Monday, January 16, 2012

MOVIES I ENJOYED IN 2011

Talk of the Oscars will soon be starting and like everyone else I have a few thoughts on what movies I think should be recognized. A few confessions right up front. I love foreign movies and probably have a bias. I don't go to many movies as they are released, waiting til the ones that look good are available through DVD. I have learned of many interesting movies from reading lists and hope that my list might help you select an enjoyable movie.

I do see a lot of movies, (over 160 in 2011) most of which are screened through reviews (another bias, but I do think justified). I look at critics (eg Rotten Tomatoes), but also regular viewer (eg. IMDB). I can't escape that each of us has a different perspective and when deciding which movies to pursue you need to allow for the bias and prejudices of whoever is pontificating. The movies listed are all ones that I personally viewed in 2011, but were not necessarily made or shown in theatres.





Also I find it demeaning to rank movies and dissect them down to a number. Although I am guilty of it, I don't think it necessary for the purposes of this list. Some movies I will just list and others will give some details. I enjoyed many movies, but narrowed the top performances to this list

Top English speaking movies released in 2011 that I liked.

"The King's Speech"--an unusual topic that illustrates how important some things we take for granted can be.
"The Help"--hard not to laugh, hard not to appreciate the hypocrisy.

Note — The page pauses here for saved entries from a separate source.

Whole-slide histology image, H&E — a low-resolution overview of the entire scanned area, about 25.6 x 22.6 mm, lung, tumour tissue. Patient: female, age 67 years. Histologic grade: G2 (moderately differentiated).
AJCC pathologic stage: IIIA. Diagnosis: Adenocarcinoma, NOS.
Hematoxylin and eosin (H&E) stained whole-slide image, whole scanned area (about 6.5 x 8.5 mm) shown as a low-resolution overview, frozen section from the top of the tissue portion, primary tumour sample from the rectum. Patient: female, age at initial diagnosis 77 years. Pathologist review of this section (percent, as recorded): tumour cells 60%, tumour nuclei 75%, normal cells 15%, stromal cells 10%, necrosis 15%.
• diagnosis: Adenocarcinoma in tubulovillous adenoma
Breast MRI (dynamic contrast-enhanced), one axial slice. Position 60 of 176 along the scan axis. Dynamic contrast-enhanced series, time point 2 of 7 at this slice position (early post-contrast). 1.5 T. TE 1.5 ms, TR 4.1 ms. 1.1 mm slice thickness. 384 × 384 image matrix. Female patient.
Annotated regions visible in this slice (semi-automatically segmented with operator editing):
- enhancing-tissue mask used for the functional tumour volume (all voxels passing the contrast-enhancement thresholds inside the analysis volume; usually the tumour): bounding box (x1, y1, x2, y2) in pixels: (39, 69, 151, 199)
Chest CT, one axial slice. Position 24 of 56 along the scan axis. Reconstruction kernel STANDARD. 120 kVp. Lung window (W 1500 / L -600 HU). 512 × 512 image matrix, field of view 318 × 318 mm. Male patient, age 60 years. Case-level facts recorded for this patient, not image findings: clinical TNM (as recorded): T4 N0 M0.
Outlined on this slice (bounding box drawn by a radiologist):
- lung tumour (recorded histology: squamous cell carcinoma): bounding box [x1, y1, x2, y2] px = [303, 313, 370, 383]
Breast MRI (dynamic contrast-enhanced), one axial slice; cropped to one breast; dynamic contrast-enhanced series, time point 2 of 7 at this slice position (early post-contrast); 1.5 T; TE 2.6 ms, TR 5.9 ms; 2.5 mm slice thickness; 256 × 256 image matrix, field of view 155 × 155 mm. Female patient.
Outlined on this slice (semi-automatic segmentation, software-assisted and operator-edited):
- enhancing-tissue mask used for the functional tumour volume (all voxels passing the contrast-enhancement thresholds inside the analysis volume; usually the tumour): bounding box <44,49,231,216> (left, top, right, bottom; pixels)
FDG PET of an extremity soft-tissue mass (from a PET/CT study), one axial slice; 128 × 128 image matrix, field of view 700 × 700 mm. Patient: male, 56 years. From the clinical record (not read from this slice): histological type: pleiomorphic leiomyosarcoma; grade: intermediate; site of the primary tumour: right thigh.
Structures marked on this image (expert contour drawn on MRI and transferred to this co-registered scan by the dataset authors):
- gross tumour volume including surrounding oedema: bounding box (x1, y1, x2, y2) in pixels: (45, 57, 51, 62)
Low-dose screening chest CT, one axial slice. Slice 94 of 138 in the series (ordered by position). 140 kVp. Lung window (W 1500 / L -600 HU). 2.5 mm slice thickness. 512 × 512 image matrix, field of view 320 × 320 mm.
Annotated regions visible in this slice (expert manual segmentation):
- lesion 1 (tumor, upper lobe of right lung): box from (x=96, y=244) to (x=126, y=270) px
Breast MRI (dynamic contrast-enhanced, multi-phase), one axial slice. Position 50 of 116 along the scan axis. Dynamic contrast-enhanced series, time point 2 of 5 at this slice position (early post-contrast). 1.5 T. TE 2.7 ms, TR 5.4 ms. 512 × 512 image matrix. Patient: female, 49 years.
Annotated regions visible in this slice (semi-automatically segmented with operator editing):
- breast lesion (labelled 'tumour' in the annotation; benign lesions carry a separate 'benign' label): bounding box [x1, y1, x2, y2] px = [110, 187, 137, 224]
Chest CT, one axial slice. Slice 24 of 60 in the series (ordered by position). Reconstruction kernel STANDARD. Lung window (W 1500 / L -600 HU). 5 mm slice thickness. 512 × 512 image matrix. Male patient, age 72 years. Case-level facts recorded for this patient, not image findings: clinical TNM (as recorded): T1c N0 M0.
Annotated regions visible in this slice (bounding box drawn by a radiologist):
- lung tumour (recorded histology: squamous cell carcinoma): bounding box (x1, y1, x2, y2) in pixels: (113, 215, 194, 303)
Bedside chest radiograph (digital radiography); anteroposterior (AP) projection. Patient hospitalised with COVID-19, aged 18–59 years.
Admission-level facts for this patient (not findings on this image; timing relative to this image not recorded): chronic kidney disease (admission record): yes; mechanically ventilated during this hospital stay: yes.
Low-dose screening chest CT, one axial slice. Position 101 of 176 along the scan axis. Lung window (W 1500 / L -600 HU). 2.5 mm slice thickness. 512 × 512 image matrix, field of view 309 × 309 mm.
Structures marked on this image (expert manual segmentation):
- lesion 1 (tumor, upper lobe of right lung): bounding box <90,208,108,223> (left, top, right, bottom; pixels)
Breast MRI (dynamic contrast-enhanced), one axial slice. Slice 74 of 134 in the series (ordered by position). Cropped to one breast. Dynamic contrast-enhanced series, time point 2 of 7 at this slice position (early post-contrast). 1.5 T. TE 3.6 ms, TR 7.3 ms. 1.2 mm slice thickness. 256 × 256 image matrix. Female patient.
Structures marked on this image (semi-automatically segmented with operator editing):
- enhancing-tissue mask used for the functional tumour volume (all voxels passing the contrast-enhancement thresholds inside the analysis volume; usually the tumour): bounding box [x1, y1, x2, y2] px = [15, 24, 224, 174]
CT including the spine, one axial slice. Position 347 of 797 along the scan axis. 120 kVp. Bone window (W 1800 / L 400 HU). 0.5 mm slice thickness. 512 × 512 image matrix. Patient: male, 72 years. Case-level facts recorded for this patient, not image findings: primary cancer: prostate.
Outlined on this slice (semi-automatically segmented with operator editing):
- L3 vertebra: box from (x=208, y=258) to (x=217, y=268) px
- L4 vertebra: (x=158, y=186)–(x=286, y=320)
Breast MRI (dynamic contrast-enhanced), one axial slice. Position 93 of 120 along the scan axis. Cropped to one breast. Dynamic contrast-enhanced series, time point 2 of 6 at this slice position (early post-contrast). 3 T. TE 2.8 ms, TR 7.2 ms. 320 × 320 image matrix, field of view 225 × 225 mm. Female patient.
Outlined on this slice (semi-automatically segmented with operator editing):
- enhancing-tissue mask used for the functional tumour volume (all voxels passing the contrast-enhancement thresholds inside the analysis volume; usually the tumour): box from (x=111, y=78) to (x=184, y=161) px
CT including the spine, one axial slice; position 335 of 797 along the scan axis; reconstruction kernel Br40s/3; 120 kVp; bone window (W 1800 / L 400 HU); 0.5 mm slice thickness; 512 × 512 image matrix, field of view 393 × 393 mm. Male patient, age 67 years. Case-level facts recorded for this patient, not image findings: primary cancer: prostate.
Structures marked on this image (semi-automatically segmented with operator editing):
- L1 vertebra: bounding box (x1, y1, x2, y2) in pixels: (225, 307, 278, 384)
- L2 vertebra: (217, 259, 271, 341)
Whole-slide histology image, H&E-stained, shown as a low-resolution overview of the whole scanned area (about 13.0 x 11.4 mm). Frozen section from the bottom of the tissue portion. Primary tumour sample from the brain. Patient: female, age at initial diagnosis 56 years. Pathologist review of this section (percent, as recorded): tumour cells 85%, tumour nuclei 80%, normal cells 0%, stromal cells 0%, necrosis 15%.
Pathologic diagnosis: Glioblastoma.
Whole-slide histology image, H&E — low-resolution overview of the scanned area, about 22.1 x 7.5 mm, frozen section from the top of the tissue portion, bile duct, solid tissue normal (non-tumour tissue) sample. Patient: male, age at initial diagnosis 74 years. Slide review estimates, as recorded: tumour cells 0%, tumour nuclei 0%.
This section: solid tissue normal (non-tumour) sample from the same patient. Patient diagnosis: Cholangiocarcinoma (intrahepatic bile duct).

other English language movies I liked in 2011, but released before.

"Temple Grandin"--showing the value of all human beings even those autistic
"Wallander", 2nd season--I have come to love the Swedish novelist, Henning Mankell--BBC showed good respect in the tv mini series
"The Next Three Days", starring Russell Crowe--directed by Paul Haggis, based on French movie the trailer made me think an action movie, actually very clever
"Inside Job"--a documentary explaining the corruption and self serving that led to 2008 financial disaster--demonstrates absolute need for regulation
"Millions", an English film shown at Hamilton Film Festival--masquerading as a kids film
"The Englishman's Boy"--made for Canadian tv based on book by Guy Van der Haege--well written and hits home how Hollywood did commercialize history

Now for foreign language films starting with Europe
German film "Anti-bodies" action suspense, well done
"Un Prophete", an award winner, very brutal, but an excellent study in power
"L'Appartement", a French film with a layered plot also well done
"Cell 211" from Spain was brutal, but very impressive.
I enjoyed more Euoprean movies including a few French comedies, Danish films and a few more German.

Moving to Asia, mostly Bollywood
The best of the Bollywood lot for 2011 was "Zindagi Ni Milegi Dobara"--set mostly in Spain with a fair amount of English dialogue--really a road trip with three guys with a little romance and dramatic tension thrown in--very pleasant music, great acting, well put together Hrithik Roshan, Farhan Akhtar, Abhay Deol, Katrina Kaif and Kalki Koechlin.
"Mod" was a fairly good movie released in 2011 that led me to checking out movies by Nagesh Kukunoor, a low budget director, writer and occasional actor. Better ones were "Aayshaein", "Iqbal", "Three Walls", and "Dor" which were all superb movies. I watched a few of his lesser ones.

Some other Bollywood classics I enjoyed in 2011 included, "Kuch Kuch Hota Hai" (beautiful romance well put together), "Hey Ram" (covering Gandhi's assassination), "Lakshya" (patriotic and coming of age movie),

"Munna Bhai" and "Lago Raho Munna Bhai" together provided the best laughs in Bollywood--in the second one the ghost (or facsimile) of Gandhi is used in a humurous but thoughtful manner
"Udaan" about a father son conflict

"Once Upon a Warrior," actually in the Telegu language, picked up by Disney World, a delightful children's movie
Before leaving Asia just remark that I also enjoyed movies from Japan and South Korea

Back to North America.

One of the most brutal movies and best done was Canadian, in French, "Incendies."  It is very layered as you nudge closer and closer to a sickening conclusion. It points out the evilness of hatred.

There are a lot of director/writers and actors that made viewing more pleasant. Amongst directors I would like to mention Paul Haggis, Nagesh Kukunoor, and Farhan Akhtar. Amongst actors would like to mention Colin Firth, Matt Damon, Russell Crowe, Aamir Khan, Shreyas Talpade, Romain Duris, and Nicholas Campbell. Audrey Toutou was priceless in "Priceless", very true, even if a bit opportunistic.

Perhaps I missed a few of your favorites. Love to hear what they were. I will be looking for new selections.

1 comment:

  1. I enjoyed Waste Land, though it may have been 2010.